Testing the Hypothesis of Fire Use for Ecosystem Management by Neanderthal and Upper Palaeolithic Modern Human Populations

Type Article
Date 2010-02
Language English
Author(s) Daniau Anne-Laure1, 2, D'Errico Francesco2, 3, Goni Maria Fernanda Sanchez1
Affiliation(s) 1 : Univ Bordeaux 1, EPHE, CNRS, EPOC,UMR5805, F-33405 Talence, France.
2 : Univ Bordeaux 1, CNRS, UMR5199, PACEA, F-33405 Talence, France.
3 : Univ Witwatersrand, Inst Human Evolut, Johannesburg, South Africa.

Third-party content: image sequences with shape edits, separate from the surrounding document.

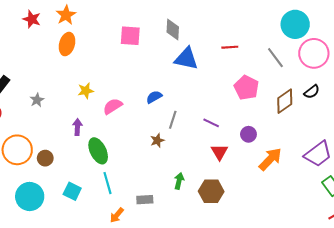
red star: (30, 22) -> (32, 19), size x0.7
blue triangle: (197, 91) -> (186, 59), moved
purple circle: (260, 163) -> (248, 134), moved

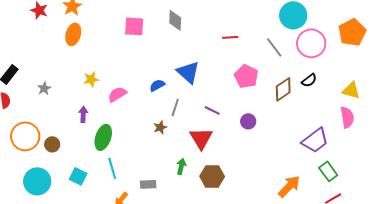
blue triangle: (186, 59) -> (188, 72), moved, turned 30
green ellipse: (98, 151) -> (103, 137), turned 45
red triangle: (219, 152) -> (201, 138), moved, size x1.4
orange arrow: (270, 159) -> (289, 186), moved

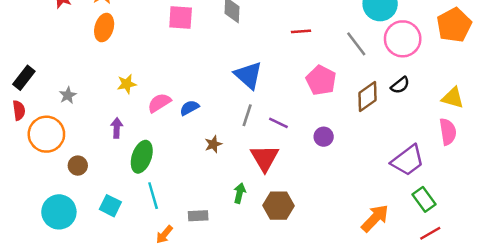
blue semicircle: (157, 85) -> (189, 108), moved
gray line: (175, 107) -> (247, 115), moved
orange circle: (25, 136) -> (46, 134), moved

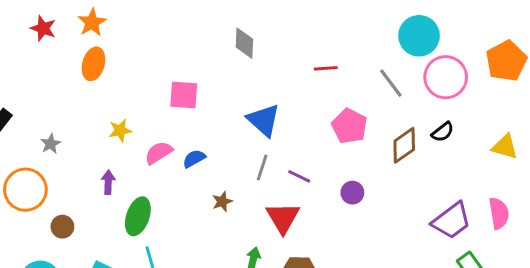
pink square: (181, 18) -> (184, 95), moved
pink semicircle: (448, 132) -> (499, 213), moved

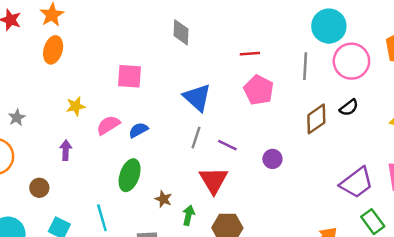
gray line: (391, 83) -> (305, 66), turned 40
pink pentagon: (349, 126) -> (259, 90), moved
brown star: (222, 201) -> (163, 199), moved, turned -30
green ellipse: (138, 216) -> (130, 175), moved
brown circle: (62, 227) -> (39, 188), moved

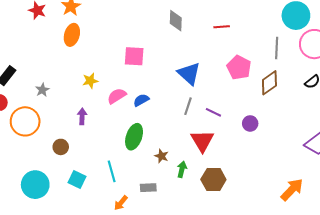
red line: (250, 54) -> (222, 27), moved
brown diamond: (316, 119) -> (269, 83), moved

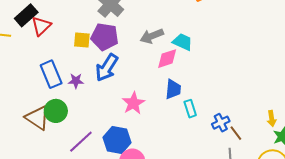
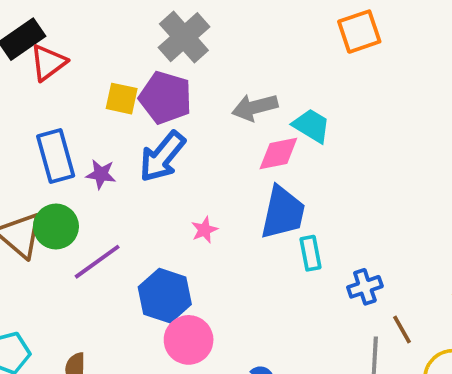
blue trapezoid: (173, 89) -> (283, 213), size x1.4
pink star: (133, 103) -> (204, 230), size x0.6
brown line: (236, 133) -> (402, 330), moved
purple line: (81, 142) -> (97, 262), moved

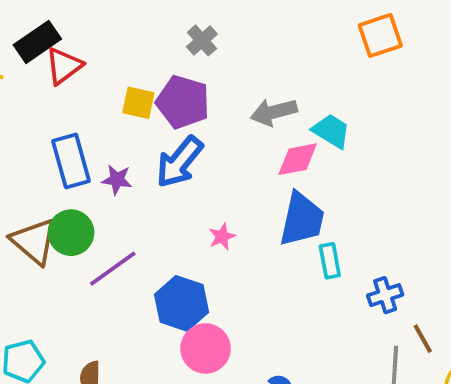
gray cross: (184, 37) -> (202, 40), size x0.6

Source Plos One (1932-6203) (Public Library Science), 2010-02 , Vol. 5 , N. 2 , P. -
DOI 10.1371/journal.pone.0009157
WOS© Times Cited 45
Abstract Background: It has been proposed that a greater control and more extensive use of fire was one of the behavioral innovations that emerged in Africa among early Modern Humans, favouring their spread throughout the world and determining their eventual evolutionary success. We would expect, if extensive fire use for ecosystem management were a component of the modern human technical and cognitive package, as suggested for Australia, to find major disturbances in the natural biomass burning variability associated with the colonisation of Europe by Modern Humans. Methodology/Principal Findings: Analyses of microcharcoal preserved in two deep-sea cores located off Iberia and France were used to reconstruct changes in biomass burning between 70 and 10 kyr cal BP. Results indicate that fire regime follows the Dansgaard-Oeschger climatic variability and its impacts on fuel load. No major disturbance in natural fire regime variability is observed at the time of the arrival of Modern Humans in Europe or during the remainder of the Upper Palaeolithic (40-10 kyr cal BP). Conclusions/Significance: Results indicate that either Neanderthals and Modern humans did not influence fire regime or that, if they did, their respective influence was comparable at a regional scale, and not as pronounced as that observed in the biomass burning history of Southeast Asia.